Dataset extract:

• • • • • • •

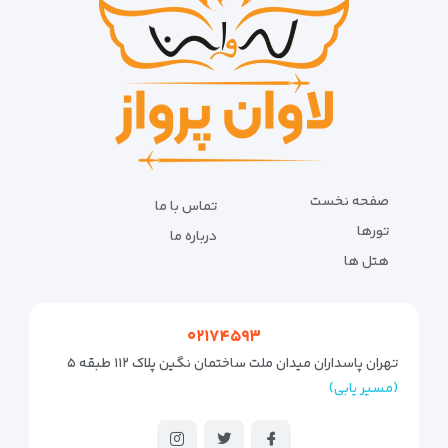
صفحه نخست
تماس با ما
تورها
درباره ما
هتل ها
۰۲۱۷۴۵۹۳
تهران پاسداران میدان ملت ساختمان نگین پلاک ۱۱۲ طبقه ۵
(مسیر یابی)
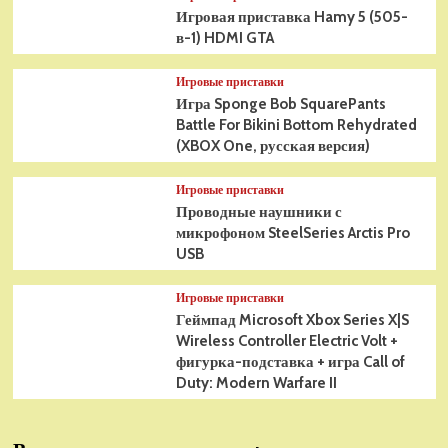
Игровая приставка Hamy 5 (505-
в-1) HDMI GTA
Игровые приставки
Игра Sponge Bob SquarePants
Battle For Bikini Bottom Rehydrated
(XBOX One, русская версия)
Игровые приставки
Проводные наушники с
микрофоном SteelSeries Arctis Pro
USB
Игровые приставки
Геймпад Microsoft Xbox Series X|S
Wireless Controller Electric Volt +
фигурка-подставка + игра Call of
Duty: Modern Warfare II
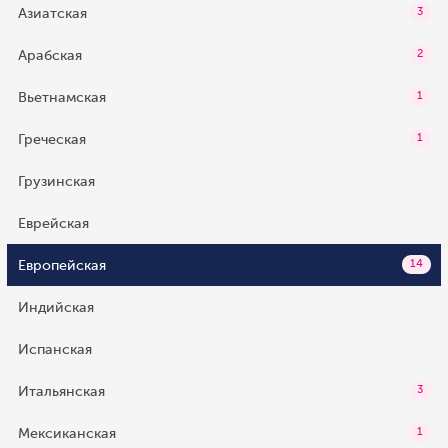
Азиатская
3
Арабская
2
Вьетнамская
1
Греческая
1
Грузинская
Еврейская
Европейская
14
Индийская
Испанская
Итальянская
3
Мексиканская
1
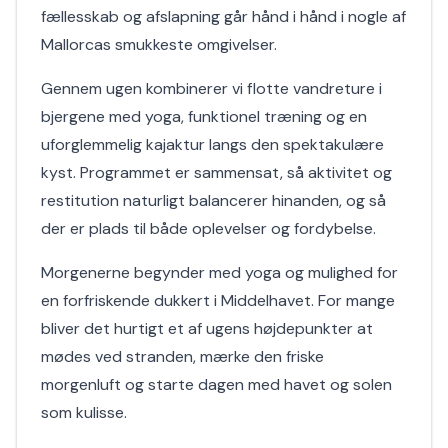
fællesskab og afslapning går hånd i hånd i nogle af
Mallorcas smukkeste omgivelser.
Gennem ugen kombinerer vi flotte vandreture i
bjergene med yoga, funktionel træning og en
uforglemmelig kajaktur langs den spektakulære
kyst. Programmet er sammensat, så aktivitet og
restitution naturligt balancerer hinanden, og så
der er plads til både oplevelser og fordybelse.
Morgenerne begynder med yoga og mulighed for
en forfriskende dukkert i Middelhavet. For mange
bliver det hurtigt et af ugens højdepunkter at
mødes ved stranden, mærke den friske
morgenluft og starte dagen med havet og solen
som kulisse.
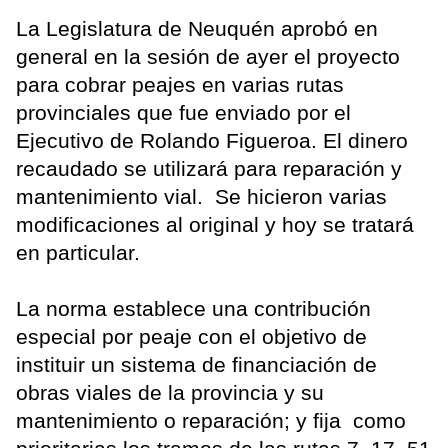
La Legislatura de Neuquén aprobó en
general en la sesión de ayer el proyecto
para cobrar peajes en varias rutas
provinciales que fue enviado por el
Ejecutivo de Rolando Figueroa. El dinero
recaudado se utilizará para reparación y
mantenimiento vial. Se hicieron varias
modificaciones al original y hoy se tratará
en particular.
La norma establece una contribución
especial por peaje con el objetivo de
instituir un sistema de financiación de
obras viales de la provincia y su
mantenimiento o reparación; y fija como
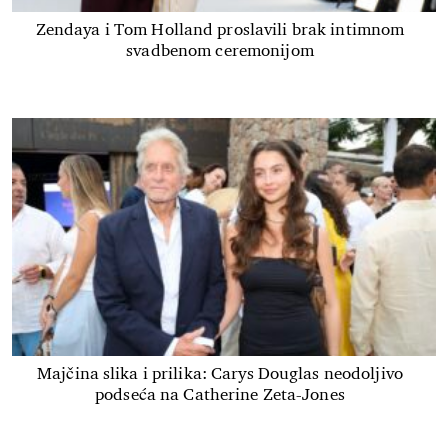
Zendaya i Tom Holland proslavili brak intimnom
svadbenom ceremonijom
Majčina slika i prilika: Carys Douglas neodoljivo
podseća na Catherine Zeta-Jones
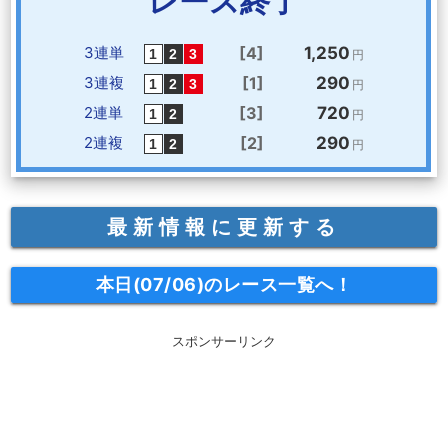
レース終了
3連単
[4]
1,250
円
3連複
[1]
290
円
2連単
[3]
720
円
2連複
[2]
290
円
最新情報に更新する
本日(07/06)のレース一覧へ！
スポンサーリンク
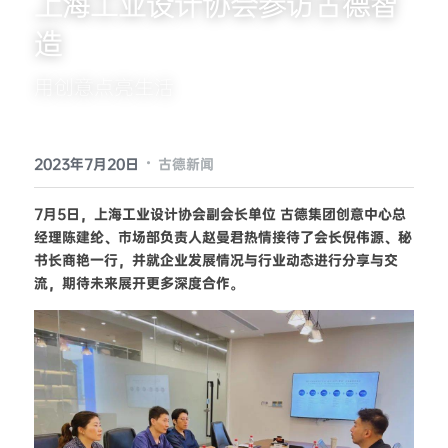
上海工业设计协会参访古德智
造
提供技术支持
用创意点亮生活
·
2023年7月20日
古德新闻
7月5日，上海工业设计协会副会长单位 古德集团创意中心总
经理陈建纶、市场部负责人赵曼君热情接待了会长倪伟源、秘
书长商艳一行，并就企业发展情况与行业动态进行分享与交
流，期待未来展开更多深度合作。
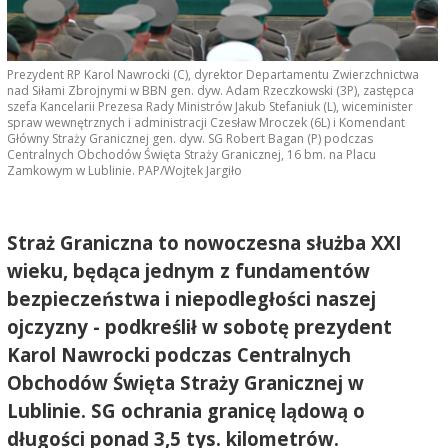
Prezydent RP Karol Nawrocki (C), dyrektor Departamentu Zwierzchnictwa
nad Siłami Zbrojnymi w BBN gen. dyw. Adam Rzeczkowski (3P), zastępca
szefa Kancelarii Prezesa Rady Ministrów Jakub Stefaniuk (L), wiceminister
spraw wewnętrznych i administracji Czesław Mroczek (6L) i Komendant
Główny Straży Granicznej gen. dyw. SG Robert Bagan (P) podczas
Centralnych Obchodów Święta Straży Granicznej, 16 bm. na Placu
Zamkowym w Lublinie. PAP/Wojtek Jargiło
Straż Graniczna to nowoczesna służba XXI
wieku, będąca jednym z fundamentów
bezpieczeństwa i niepodległości naszej
ojczyzny - podkreślił w sobotę prezydent
Karol Nawrocki podczas Centralnych
Obchodów Święta Straży Granicznej w
Lublinie. SG ochrania granicę lądową o
długości ponad 3,5 tys. kilometrów.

• • • • • • •

What to produce:
Locate each line in the rows above that contains the string "Święta", matching uppercase and lowercase exactly, and copy those lines.

Expected answer:
Centralnych Obchodów Święta Straży Granicznej, 16 bm. na Placu
Obchodów Święta Straży Granicznej w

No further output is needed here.